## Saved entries
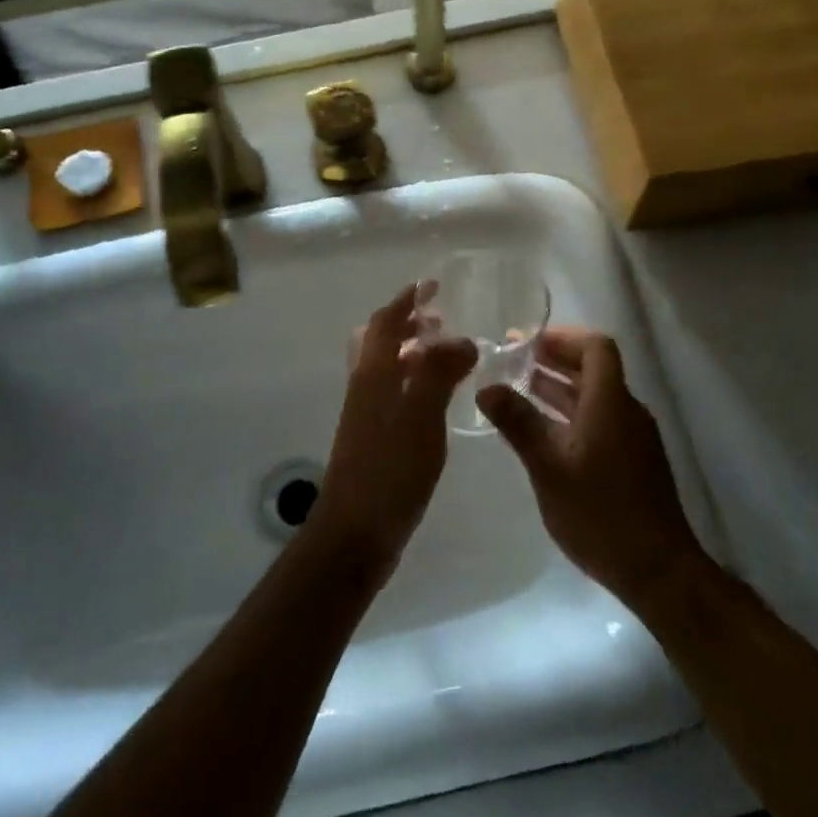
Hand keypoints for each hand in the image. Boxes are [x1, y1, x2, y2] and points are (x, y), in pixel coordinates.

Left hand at [311, 284, 476, 572]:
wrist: (356, 531)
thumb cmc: (390, 470)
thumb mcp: (421, 417)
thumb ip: (440, 373)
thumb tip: (461, 339)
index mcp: (373, 374)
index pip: (385, 322)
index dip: (407, 300)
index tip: (431, 285)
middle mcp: (365, 386)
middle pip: (380, 341)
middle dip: (408, 323)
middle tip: (442, 318)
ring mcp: (367, 414)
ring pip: (387, 368)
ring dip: (412, 352)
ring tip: (446, 353)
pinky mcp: (374, 438)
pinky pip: (395, 393)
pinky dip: (415, 381)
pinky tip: (438, 399)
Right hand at [476, 328, 699, 601]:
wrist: (657, 570)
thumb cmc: (600, 512)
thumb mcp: (548, 466)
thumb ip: (518, 422)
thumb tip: (486, 387)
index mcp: (610, 402)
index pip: (596, 347)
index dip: (562, 338)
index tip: (526, 342)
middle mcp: (626, 411)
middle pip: (594, 369)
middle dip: (553, 361)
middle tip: (511, 361)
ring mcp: (631, 437)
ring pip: (594, 398)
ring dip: (558, 389)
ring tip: (516, 390)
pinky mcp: (632, 461)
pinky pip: (598, 420)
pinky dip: (569, 414)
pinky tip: (540, 432)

## WHAT IS NEEDED
Provide the count of lines above that contain "middle", without any other words.

## EXERCISE RESPONSE
8